На самом деле семидесятилетие Сталина отнюдь не главная причина единовременного пришествия в Ленинград сразу четырех Сталиных. Сталин наглядно подчинял себе Ленинград, потому что, с точки зрения Сталина (человека), здесь происходило что-то неправильное. Вопрос об антипартийных действиях и антигосударственной деятельности ленинградских руководящих кадров к этому времени еще не нашел окончательной проработки, но первые фигуранты «ленинградского дела» уже были арестованы. И до первых расстрелов по этому делу оставалось менее года.
И вот здесь, пожалуй, в-четвертых.

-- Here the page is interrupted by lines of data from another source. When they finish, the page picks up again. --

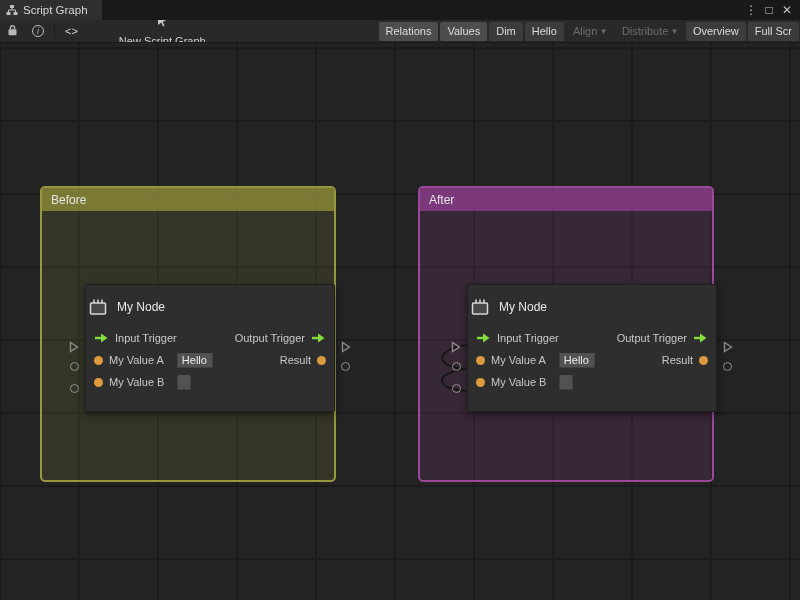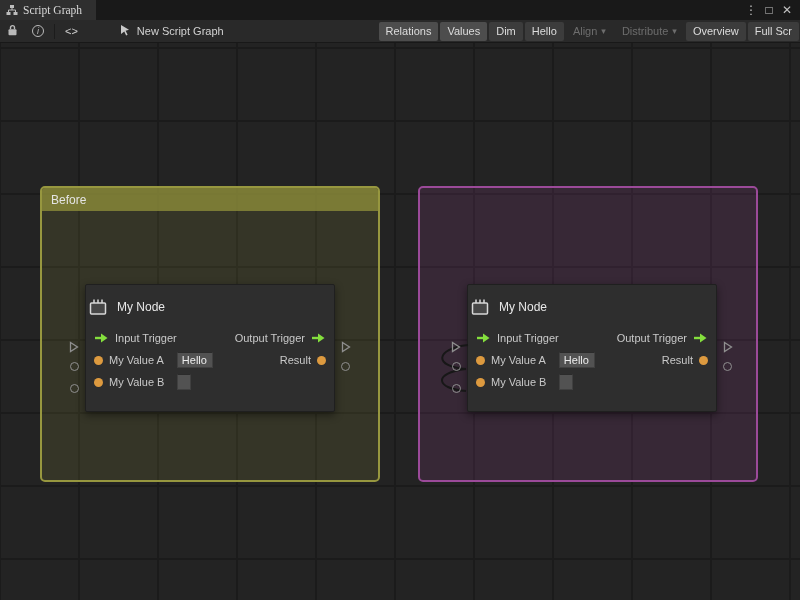"Script Graph" .tabbar { font-family: Liberation Serif, serif -> none }
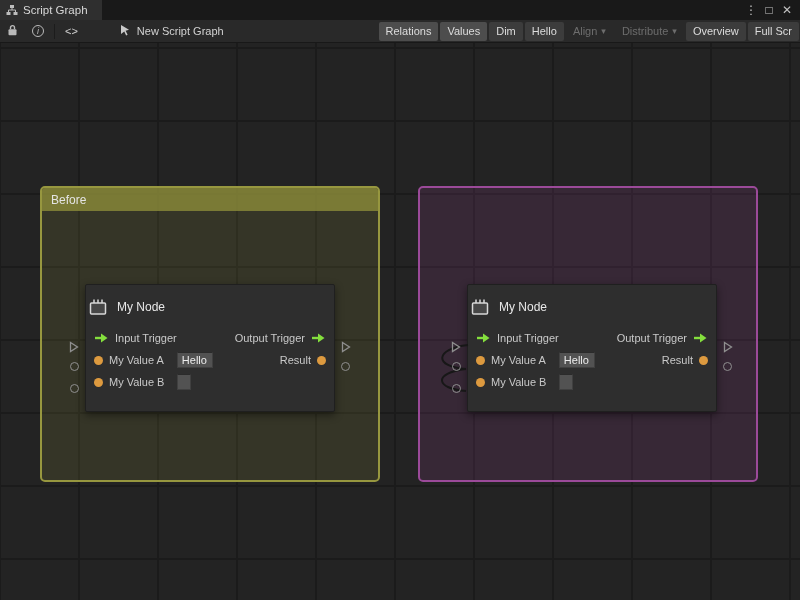"New Script Graph" .graph-name { flex-direction: none -> column }
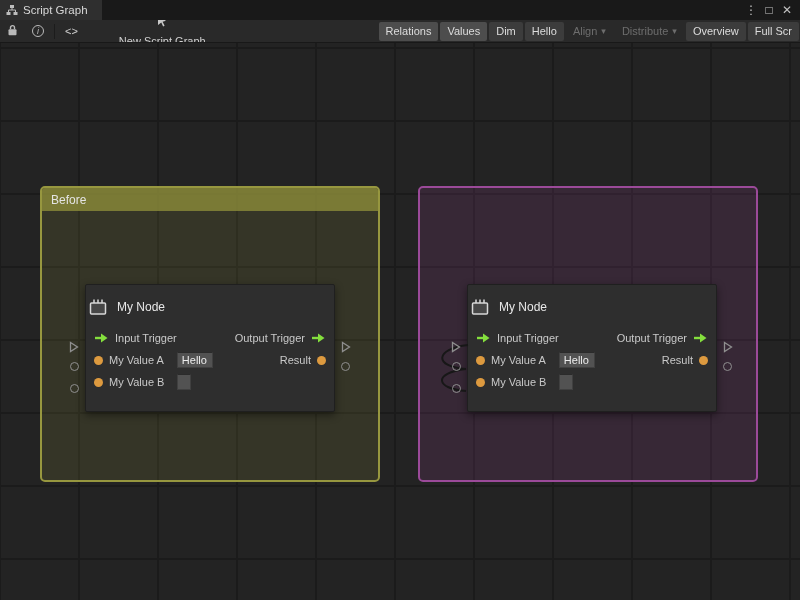"Before" .group { width: 340px -> 296px }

Не в самое доброе время был открыт памятник Ильичу.
А вот и в-пятых. Что касается места. Нехорошее место. Место, где пролилась кровь. Причем за идею – иными словами, почти ритуально.
Здесь, напротив Варшавского вокзала, был в свое время убит В. К. Плеве, министр внутренних дел, – эсер Сазонов метнул в него бомбу. На фотографии с места убийства отчетливо видно, как от взрыва разнесло витраж – это там, где потом появится бронзовый Ленин.
Ленин относился к Плеве крайне негативно, известен его отзыв о Плеве – «хитрая полицейская лиса». Похоже, именно этот образ творчески разовьет прокурор Вышинский, когда много позже аттестует Бухарина звонким выражением «проклятая смесь лисы и свиньи». Но как бы ни относился Ленин к личности Плеве, он не приветствовал это убийство, потому что был в принципе против индивидуального террора, отвлекавшего, по его мнению, рабочий класс от революционной борьбы. Известно же: «Никто не даст нам избавленья: ни Бог, ни царь и ни герой». Герой – как раз про это. Удивительно другое: «и Бог, и царь» – по полноте этой формулы из «Интернационала» – имеют также прямое отношение к местоблюстительству Ленина у Варшавского вокзала.
Потому что, в-шестых, Ленин у Варшавского занимает чужое место. Памятник Ленину занимает место, принадлежавшее в прошлом другому памятнику – часовне в память о чудесном спасении царской семьи при крушении поезда в Борках. Эта стеклянная часовня вмещала установленный здесь, под витражным окном, образ Спасителя. Конечно, к событиям в Борках (1888) Ленин отношения не имел. Достаточно и того, что ответственность за расстрел царской семьи лежит на том, чей памятник замещает часовню в честь ее спасения.
Можно и так сказать: часовню в память спасения Александра III и его семьи замещает памятник человеку, чей брат покушался на жизнь этого царя, за что и был повешен.
Уже в другую эпоху мы станем свидетелями похожего замещения, но с обратным знаком: это когда в сквере Мраморного дворца на месте ленинского броневика «Смерть капиталу», одной из главных большевистских святынь, появится конная статуя все того же Александра III, известное творение Паоло Трубецкого.
Итак, появление памятника Ленину в нише парадного фасада Варшавского вокзала обусловлено столь жуткими кармическими отягощениями, что можно только удивляться сравнительно благополучному пребыванию здесь монумента в течение более чем полувека. Ну да, обливали краской неоднократно в девяностые, но ведь все же достоял до нового тысячелетия. И кстати, всех Сталиных в свое время перестоял, включая своего напарника в скверике на Обводном.
Ниша до поры до времени служила ему надежным убежищем. Когда мы шли вдоль парадной стены по набережной Обводного канала, самого Ленина, находящегося в углублении, целиком не видели, но видели его руку дерзко вытянутую наружу, мне особенно нравился этот ракурс. Что-то подобное можно наблюдать, прогуливаясь вдоль фасада главного здания Публичной библиотеки: сбоку сами статуи не видны из-за колонн, но одна рука – это рука Демосфена – выброшена далеко наружу. Ленин, безусловно, уважал Демосфена.